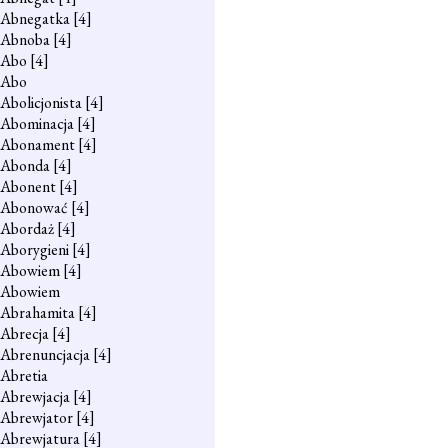
Abnegatka
[4]
Abnoba
[4]
Abo
[4]
Abo
Abolicjonista
[4]
Abominacja
[4]
Abonament
[4]
Abonda
[4]
Abonent
[4]
Abonować
[4]
Abordaż
[4]
Aborygieni
[4]
Abowiem
[4]
Abowiem
Abrahamita
[4]
Abrecja
[4]
Abrenuncjacja
[4]
Abretia
Abrewjacja
[4]
Abrewjator
[4]
Abrewjatura
[4]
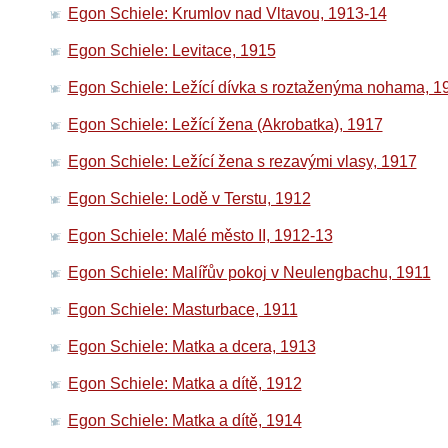
Egon Schiele: Krumlov nad Vltavou, 1913-14
Egon Schiele: Levitace, 1915
Egon Schiele: Ležící dívka s roztaženýma nohama, 1
Egon Schiele: Ležící žena (Akrobatka), 1917
Egon Schiele: Ležící žena s rezavými vlasy, 1917
Egon Schiele: Lodě v Terstu, 1912
Egon Schiele: Malé město II, 1912-13
Egon Schiele: Malířův pokoj v Neulengbachu, 1911
Egon Schiele: Masturbace, 1911
Egon Schiele: Matka a dcera, 1913
Egon Schiele: Matka a dítě, 1912
Egon Schiele: Matka a dítě, 1914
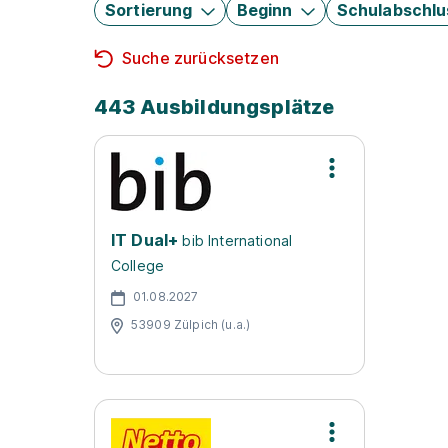
Sortierung
Beginn
Schulabschlu
Suche zurücksetzen
443 Ausbildungsplätze
IT Dual+
bib International
College
01.08.2027
53909 Zülpich (u.a.)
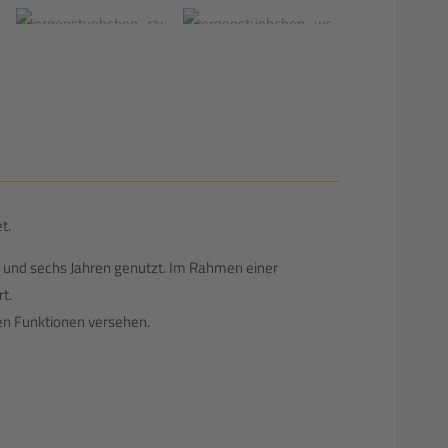
t.
in und sechs Jahren genutzt. Im Rahmen einer
t.
n Funktionen versehen.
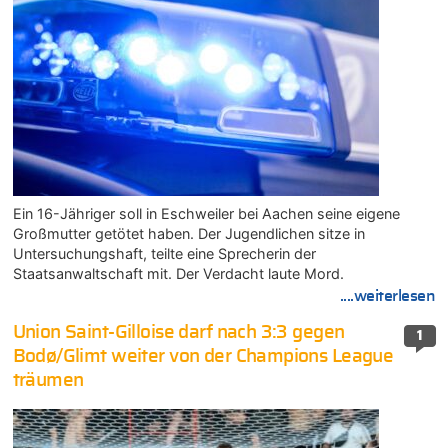
Ein 16-Jähriger soll in Eschweiler bei Aachen seine eigene
Großmutter getötet haben. Der Jugendlichen sitze in
Untersuchungshaft, teilte eine Sprecherin der
Staatsanwaltschaft mit. Der Verdacht laute Mord.
....weiterlesen
Union Saint-Gilloise darf nach 3:3 gegen
1
Bodø/Glimt weiter von der Champions League
träumen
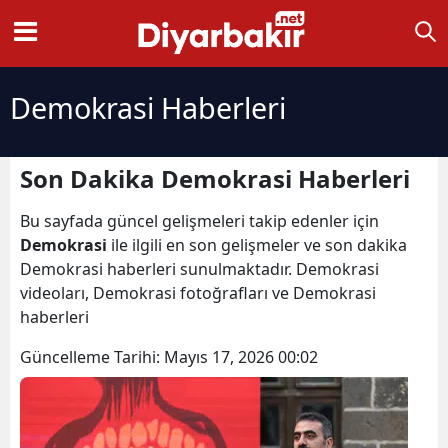
Demokrasi Haberleri
Son Dakika Demokrasi Haberleri
Bu sayfada güncel gelişmeleri takip edenler için
Demokrasi
ile ilgili en son gelişmeler ve son dakika
Demokrasi haberleri sunulmaktadır. Demokrasi
videoları, Demokrasi fotoğrafları ve Demokrasi
haberleri
Güncelleme Tarihi:
Mayıs 17, 2026 00:02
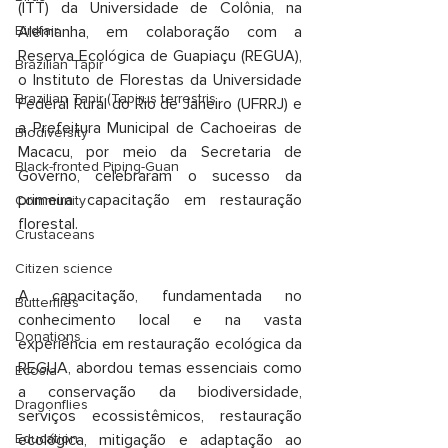
(ITT) da Universidade de Colônia, na 
Birdfair
Alemanha, em colaboração com a 
Reserva Ecológica de Guapiaçu (REGUA), 
Brazilian Tapir
o Instituto de Florestas da Universidade 
Brazilian Tapir (Tapirus terrestris
Federal Rural do Rio de Janeiro (UFRRJ) e 
a Prefeitura Municipal de Cachoeiras de 
Biodiversity
Macacu, por meio da Secretaria de 
Black-fronted Piping-Guan
Governo, celebraram o sucesso da 
primeira capacitação em restauração 
Community
florestal.
Crustaceans
Citizen science
A capacitação, fundamentada no 
Butterflies
conhecimento local e na vasta 
Donations
experiência em restauração ecológica da 
REGUA, abordou temas essenciais como 
Ecosia
a conservação da biodiversidade, 
Dragonflies
serviços ecossistêmicos, restauração 
Education
ecológica, mitigação e adaptação ao 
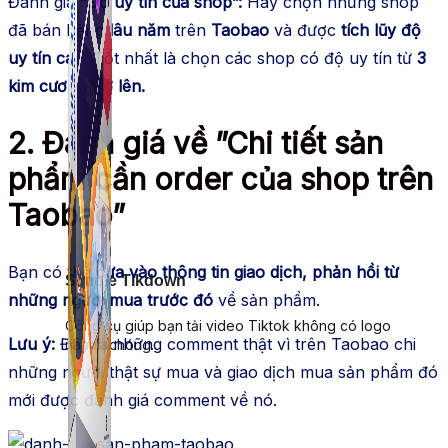
Đánh giá
”Độ uy tín của shop”:
Hãy chọn những shop
đã bán hàng
lâu năm
trên
Taobao
và được
tích lũy độ
uy tín cao.
Tốt nhất là chọn các shop có độ uy tín từ
3
kim cương trở lên.
2. Đánh giá về ”Chi tiết sản
phẩm cần order của shop trên
Taobao”
Bạn có thể
dựa vào thông tin giao dịch, phản hồi từ
Simple Tikdown
những người mua trước đó
về sản phẩm.
Công cụ giúp bạn tải video Tiktok không có logo
Lưu ý:
Đây là những comment thật vì trên Taobao chi
nhanh chóng.
những người thật sự mua và giao dịch mua sản phẩm đó
mới được đánh giá comment về nó.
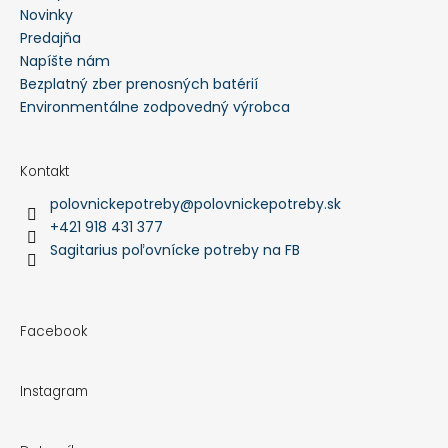
Novinky
Predajňa
Napíšte nám
Bezplatný zber prenosných batérií
Environmentálne zodpovedný výrobca
Kontakt
polovnickepotreby
@
polovnickepotreby.sk
+421 918 431 377
Sagitarius poľovnícke potreby na FB
Facebook
Instagram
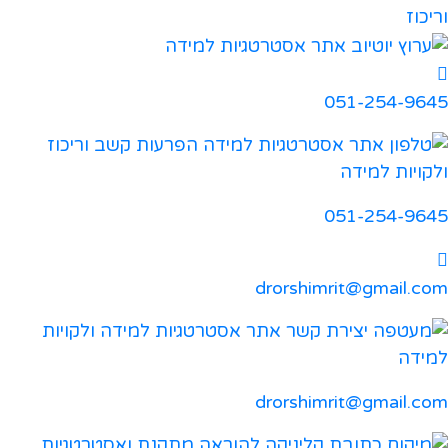
051-254-9645
051-254-9645
drorshimrit@gmail.com
drorshimrit@gmail.com​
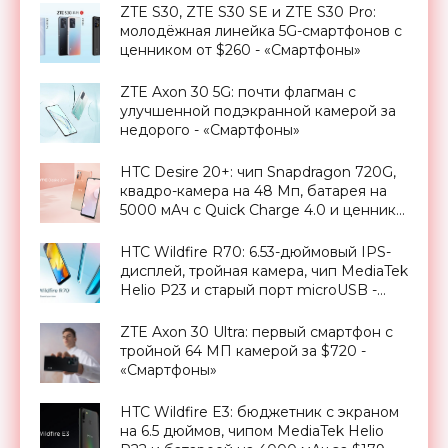
ZTE S30, ZTE S30 SE и ZTE S30 Pro:
молодёжная линейка 5G-смартфонов с
ценником от $260 - «Смартфоны»
ZTE Axon 30 5G: почти флагман с
улучшенной подэкранной камерой за
недорого - «Смартфоны»
HTC Desire 20+: чип Snapdragon 720G,
квадро-камера на 48 Мп, батарея на
5000 мАч с Quick Charge 4.0 и ценник в
$295 - «Смартфоны»
HTC Wildfire R70: 6.53-дюймовый IPS-
дисплей, тройная камера, чип MediaTek
Helio P23 и старый порт microUSB -
«Смартфоны»
ZTE Axon 30 Ultra: первый смартфон с
тройной 64 МП камерой за $720 -
«Смартфоны»
HTC Wildfire E3: бюджетник c экраном
на 6.5 дюймов, чипом MediaTek Helio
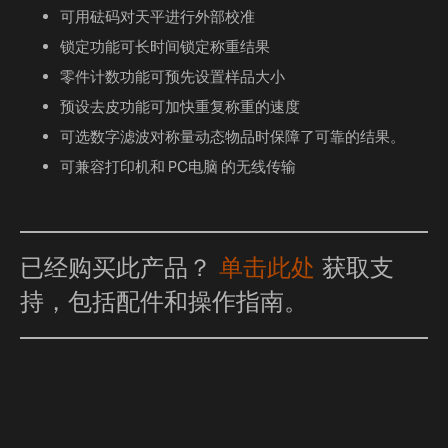
可用砝码对天平进行外部校准
锁定功能可长时间锁定称重结果
零件计数功能可预先设置样品大小
预设去皮功能可加快重复称重的速度
可选数字滤波对称量动态物品时保障了可靠的结果。
可兼容打印机和 PC电脑 的无线传输
已经购买此产品？
单击此处
获取支
持，包括配件和操作指南。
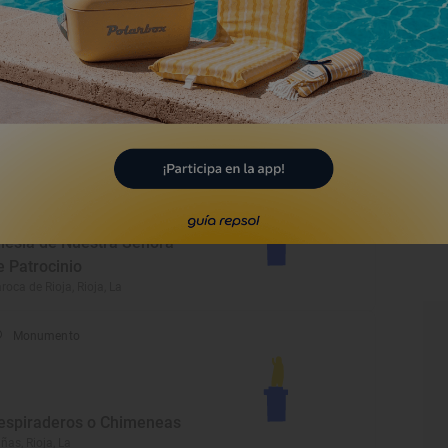
Monumento
asona de la Plaza
iones, Rioja, La
Monumento
glesia de Nuestra Señora
e Patrocinio
roca de Rioja, Rioja, La
Monumento
espiraderos o Chimeneas
iñas, Rioja, La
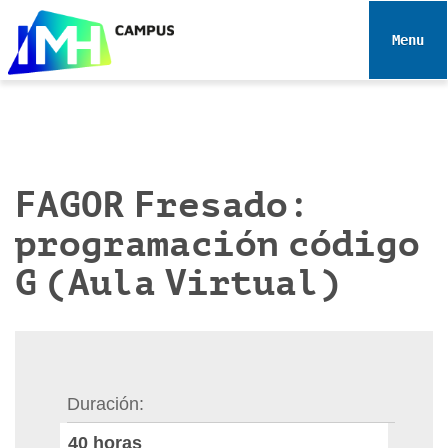
N
a
Toggle 
v
e
g
a
c
i
FAGOR Fresado:
ó
programación código
n
G (Aula Virtual)
Duración
40
horas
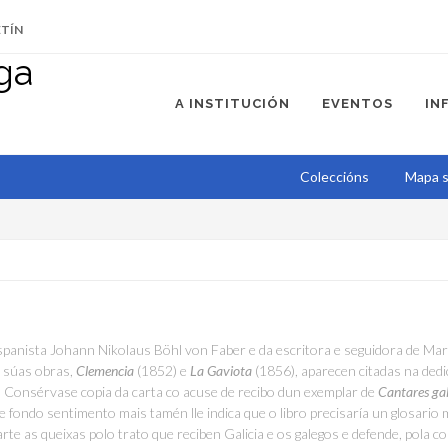
ETÍN
A INSTITUCIÓN
EVENTOS
IN
Coleccións
Mapa s
 hispanista Johann Nikolaus Böhl von Faber e da escritora e seguidora de Ma
 súas obras,
Clemencia
(1852) e
La Gaviota
(1856), aparecen citadas na dedi
ra. Consérvase copia da carta co acuse de recibo dun exemplar de
Cantares gal
e fondo sentimento mais tamén lle indica que o libro precisaría un glosario m
te as queixas polo trato que reciben Galicia e os galegos e defende, pola co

Goal of the exercise: Output each line of the listing in which the string "dítě" is found.

The answer:
Egon Schiele: Matka a dítě, 1912
Egon Schiele: Matka a dítě, 1914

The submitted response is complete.